» AIM OF THE TASK
From the line holding "14: (670, 219, 0.84)" to the final line of the entries, set down each line exactly, including both, and nothing more.

Saved data entries
---*---

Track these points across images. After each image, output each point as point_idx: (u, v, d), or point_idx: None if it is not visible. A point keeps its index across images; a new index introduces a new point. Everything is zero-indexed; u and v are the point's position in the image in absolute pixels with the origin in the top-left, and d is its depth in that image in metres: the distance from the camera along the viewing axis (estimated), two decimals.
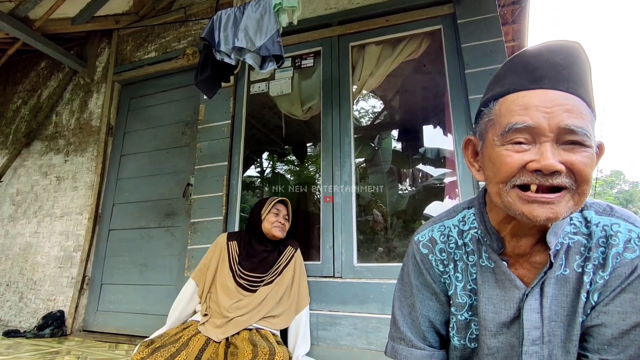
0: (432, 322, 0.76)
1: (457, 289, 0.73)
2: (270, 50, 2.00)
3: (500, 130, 0.61)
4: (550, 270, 0.64)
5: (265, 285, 1.95)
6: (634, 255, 0.61)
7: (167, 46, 3.27)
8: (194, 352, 1.63)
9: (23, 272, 3.15)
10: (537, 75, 0.59)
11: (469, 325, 0.72)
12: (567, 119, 0.56)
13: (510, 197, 0.60)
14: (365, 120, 5.73)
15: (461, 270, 0.73)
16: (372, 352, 1.95)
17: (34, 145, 3.59)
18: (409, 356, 0.76)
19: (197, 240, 2.55)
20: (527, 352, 0.64)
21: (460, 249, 0.74)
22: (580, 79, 0.59)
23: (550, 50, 0.61)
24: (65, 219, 3.15)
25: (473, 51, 2.21)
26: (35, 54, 3.90)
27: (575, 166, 0.56)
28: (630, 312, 0.60)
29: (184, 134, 3.02)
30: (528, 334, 0.64)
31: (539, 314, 0.64)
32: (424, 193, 5.06)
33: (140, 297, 2.73)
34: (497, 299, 0.68)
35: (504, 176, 0.60)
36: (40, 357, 2.03)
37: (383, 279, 2.06)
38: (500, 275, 0.68)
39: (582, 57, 0.61)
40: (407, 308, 0.78)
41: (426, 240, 0.77)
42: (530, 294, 0.65)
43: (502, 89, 0.64)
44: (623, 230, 0.63)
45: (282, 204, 2.15)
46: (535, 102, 0.58)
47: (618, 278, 0.61)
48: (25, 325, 2.92)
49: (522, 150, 0.59)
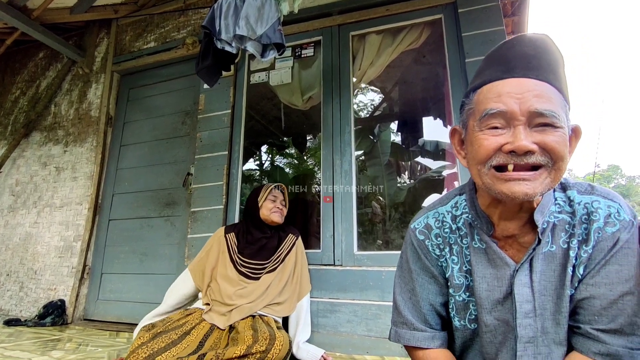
0: (433, 304, 0.79)
1: (454, 271, 0.76)
2: (272, 38, 1.99)
3: (478, 116, 0.66)
4: (538, 246, 0.68)
5: (267, 273, 1.96)
6: (615, 229, 0.65)
7: (167, 36, 3.25)
8: (197, 339, 1.64)
9: (23, 262, 3.16)
10: (510, 66, 0.65)
11: (467, 306, 0.76)
12: (536, 104, 0.61)
13: (488, 177, 0.65)
14: (364, 113, 5.72)
15: (456, 252, 0.77)
16: (372, 339, 1.97)
17: (32, 135, 3.58)
18: (411, 338, 0.79)
19: (197, 229, 2.56)
20: (521, 324, 0.67)
21: (454, 233, 0.78)
22: (550, 67, 0.64)
23: (522, 42, 0.67)
24: (65, 209, 3.15)
25: (474, 40, 2.21)
26: (34, 44, 3.87)
27: (548, 145, 0.61)
28: (616, 283, 0.64)
29: (184, 123, 3.02)
30: (520, 307, 0.68)
31: (529, 288, 0.68)
32: (422, 185, 5.07)
33: (141, 286, 2.74)
34: (490, 277, 0.71)
35: (482, 158, 0.65)
36: (42, 345, 2.05)
37: (383, 266, 2.07)
38: (492, 254, 0.72)
39: (551, 48, 0.66)
40: (407, 293, 0.81)
41: (422, 227, 0.81)
42: (520, 269, 0.69)
43: (480, 81, 0.70)
44: (603, 206, 0.67)
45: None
46: (507, 90, 0.63)
47: (601, 251, 0.65)
48: (25, 314, 2.94)
49: (498, 134, 0.64)
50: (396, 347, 1.91)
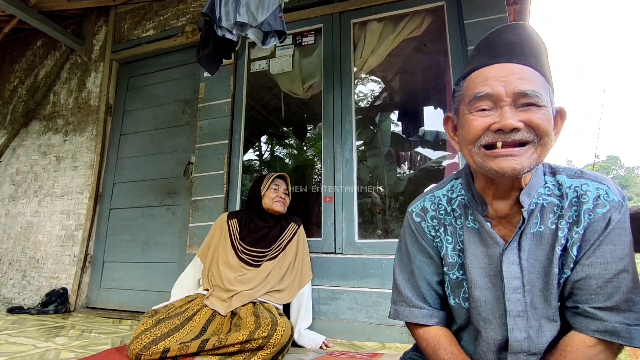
0: (430, 283, 0.83)
1: (448, 250, 0.80)
2: (273, 25, 1.98)
3: (467, 100, 0.71)
4: (525, 226, 0.72)
5: (268, 261, 1.98)
6: (605, 210, 0.67)
7: (166, 24, 3.22)
8: (199, 325, 1.66)
9: (25, 251, 3.17)
10: (496, 53, 0.70)
11: (461, 284, 0.79)
12: (520, 85, 0.66)
13: (479, 156, 0.69)
14: (364, 103, 5.70)
15: (450, 233, 0.81)
16: (373, 325, 2.00)
17: (32, 125, 3.57)
18: (410, 315, 0.83)
19: (199, 218, 2.57)
20: (510, 299, 0.71)
21: (449, 215, 0.82)
22: (532, 52, 0.69)
23: (506, 31, 0.73)
24: (66, 198, 3.15)
25: (476, 27, 2.19)
26: (31, 32, 3.83)
27: (533, 122, 0.65)
28: (611, 262, 0.66)
29: (184, 112, 3.00)
30: (509, 284, 0.71)
31: (517, 265, 0.71)
32: (422, 175, 5.08)
33: (143, 274, 2.76)
34: (482, 256, 0.75)
35: (472, 138, 0.70)
36: (46, 332, 2.07)
37: (383, 254, 2.09)
38: (484, 234, 0.76)
39: (533, 35, 0.72)
40: (406, 274, 0.86)
41: (419, 210, 0.86)
42: (509, 248, 0.72)
43: (469, 68, 0.75)
44: (592, 189, 0.70)
45: (281, 178, 2.16)
46: (493, 74, 0.68)
47: (595, 232, 0.68)
48: (28, 302, 2.96)
49: (486, 115, 0.68)
50: (396, 334, 1.93)
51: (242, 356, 1.48)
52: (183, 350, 1.46)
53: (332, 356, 1.64)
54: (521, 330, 0.70)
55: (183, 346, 1.46)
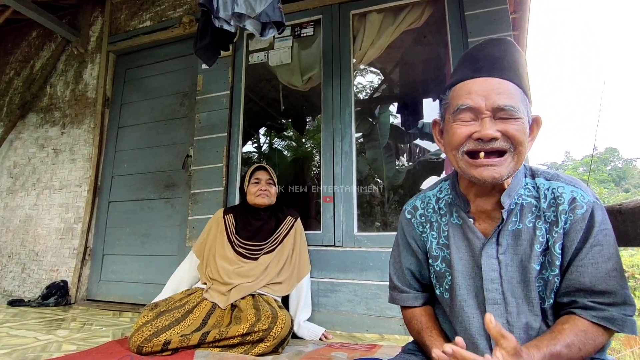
0: (413, 272, 0.95)
1: (433, 245, 0.90)
2: (271, 16, 1.96)
3: (452, 110, 0.79)
4: (504, 224, 0.79)
5: (265, 254, 1.98)
6: (583, 211, 0.74)
7: (163, 15, 3.18)
8: (200, 317, 1.67)
9: (24, 244, 3.18)
10: (478, 67, 0.78)
11: (444, 275, 0.87)
12: (498, 100, 0.74)
13: (462, 163, 0.78)
14: (363, 95, 5.67)
15: (435, 229, 0.90)
16: (372, 317, 2.01)
17: (29, 117, 3.54)
18: (400, 299, 0.97)
19: (198, 211, 2.57)
20: (488, 289, 0.79)
21: (435, 213, 0.92)
22: (512, 67, 0.77)
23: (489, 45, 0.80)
24: (65, 191, 3.15)
25: (477, 19, 2.18)
26: (26, 23, 3.78)
27: (509, 132, 0.73)
28: (601, 262, 0.73)
29: (182, 105, 2.99)
30: (487, 275, 0.79)
31: (495, 259, 0.79)
32: (421, 168, 5.07)
33: (143, 267, 2.77)
34: (465, 249, 0.84)
35: (455, 144, 0.78)
36: (47, 324, 2.08)
37: (382, 247, 2.10)
38: (466, 229, 0.84)
39: (513, 50, 0.79)
40: (397, 264, 0.98)
41: (410, 208, 0.97)
42: (488, 243, 0.80)
43: (455, 79, 0.82)
44: (567, 191, 0.77)
45: (261, 169, 2.13)
46: (475, 88, 0.76)
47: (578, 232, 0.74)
48: (29, 294, 2.97)
49: (468, 125, 0.76)
50: (395, 325, 1.95)
51: (243, 348, 1.49)
52: (184, 343, 1.47)
53: (331, 347, 1.65)
54: (499, 316, 0.77)
55: (184, 338, 1.48)
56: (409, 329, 0.94)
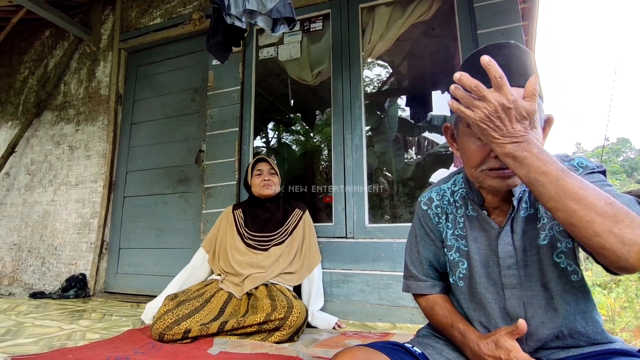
0: (431, 262, 0.98)
1: (448, 235, 0.93)
2: (282, 12, 1.98)
3: (466, 122, 0.78)
4: (515, 212, 0.82)
5: (275, 245, 2.03)
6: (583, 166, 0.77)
7: (173, 11, 3.22)
8: (217, 307, 1.73)
9: (43, 239, 3.27)
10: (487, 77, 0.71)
11: (457, 264, 0.91)
12: None
13: (481, 176, 0.78)
14: (371, 88, 5.67)
15: (451, 220, 0.94)
16: (384, 307, 2.05)
17: (44, 115, 3.62)
18: (417, 287, 0.99)
19: (212, 205, 2.62)
20: (505, 275, 0.82)
21: (451, 205, 0.95)
22: (519, 72, 0.74)
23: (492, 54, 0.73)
24: (81, 187, 3.22)
25: (486, 11, 2.17)
26: (39, 23, 3.85)
27: None
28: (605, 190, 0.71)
29: (193, 100, 3.03)
30: (504, 262, 0.82)
31: (511, 246, 0.82)
32: (430, 160, 5.08)
33: (158, 259, 2.84)
34: (481, 239, 0.87)
35: (474, 164, 0.79)
36: (69, 315, 2.15)
37: (394, 238, 2.13)
38: (482, 221, 0.87)
39: (518, 53, 0.76)
40: (415, 254, 1.01)
41: (426, 200, 1.00)
42: (503, 232, 0.83)
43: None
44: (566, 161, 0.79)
45: (261, 161, 2.18)
46: None
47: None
48: (49, 287, 3.06)
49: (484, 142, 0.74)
50: (407, 314, 1.99)
51: (260, 336, 1.54)
52: (204, 331, 1.52)
53: (345, 336, 1.69)
54: (517, 298, 0.81)
55: (204, 327, 1.53)
56: (430, 314, 0.96)
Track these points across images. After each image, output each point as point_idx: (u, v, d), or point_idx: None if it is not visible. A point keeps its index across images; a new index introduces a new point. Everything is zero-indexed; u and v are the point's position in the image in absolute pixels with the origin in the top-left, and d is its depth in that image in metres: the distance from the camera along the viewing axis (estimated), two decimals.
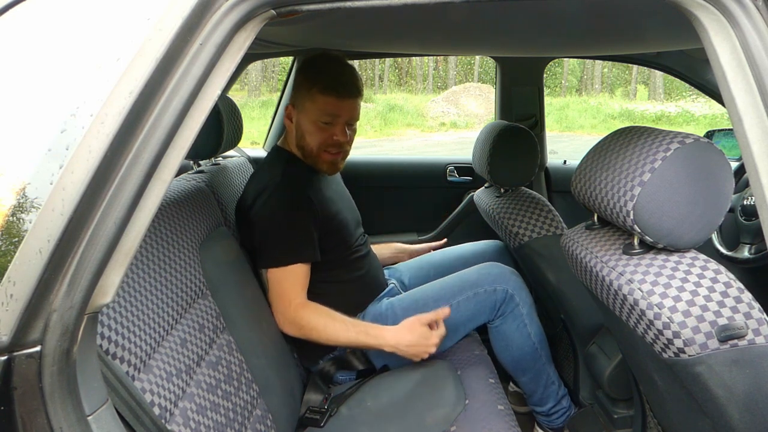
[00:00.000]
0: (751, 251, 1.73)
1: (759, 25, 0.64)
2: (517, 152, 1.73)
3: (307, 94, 1.45)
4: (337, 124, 1.46)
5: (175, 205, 1.20)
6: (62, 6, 0.67)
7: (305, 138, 1.48)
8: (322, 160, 1.49)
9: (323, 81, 1.43)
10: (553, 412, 1.61)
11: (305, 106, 1.46)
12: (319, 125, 1.45)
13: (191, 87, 0.62)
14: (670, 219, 0.84)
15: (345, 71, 1.47)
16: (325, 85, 1.43)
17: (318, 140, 1.47)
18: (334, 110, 1.44)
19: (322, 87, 1.43)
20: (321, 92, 1.43)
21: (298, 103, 1.48)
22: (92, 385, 0.64)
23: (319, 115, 1.44)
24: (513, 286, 1.50)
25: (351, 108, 1.47)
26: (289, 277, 1.39)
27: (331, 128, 1.46)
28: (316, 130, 1.46)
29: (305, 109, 1.46)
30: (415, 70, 27.03)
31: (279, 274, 1.39)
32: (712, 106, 14.01)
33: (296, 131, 1.50)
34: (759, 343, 0.79)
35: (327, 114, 1.44)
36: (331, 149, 1.48)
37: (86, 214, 0.59)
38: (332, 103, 1.43)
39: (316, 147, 1.47)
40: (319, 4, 0.67)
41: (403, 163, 2.75)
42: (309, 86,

---*---

» SOLUTION TO THE PROBLEM
14: (670, 219, 0.84)
15: (345, 71, 1.47)
16: (325, 85, 1.43)
17: (318, 140, 1.47)
18: (334, 110, 1.44)
19: (322, 87, 1.43)
20: (321, 92, 1.43)
21: (298, 103, 1.48)
22: (92, 385, 0.64)
23: (319, 115, 1.44)
24: (513, 286, 1.50)
25: (351, 108, 1.47)
26: (289, 277, 1.39)
27: (331, 128, 1.46)
28: (316, 130, 1.46)
29: (305, 109, 1.46)
30: (415, 70, 27.03)
31: (279, 274, 1.39)
32: (712, 106, 14.01)
33: (296, 131, 1.50)
34: (759, 343, 0.79)
35: (327, 114, 1.44)
36: (331, 149, 1.48)
37: (86, 214, 0.59)
38: (332, 103, 1.43)
39: (316, 147, 1.47)
40: (319, 4, 0.67)
41: (403, 163, 2.75)
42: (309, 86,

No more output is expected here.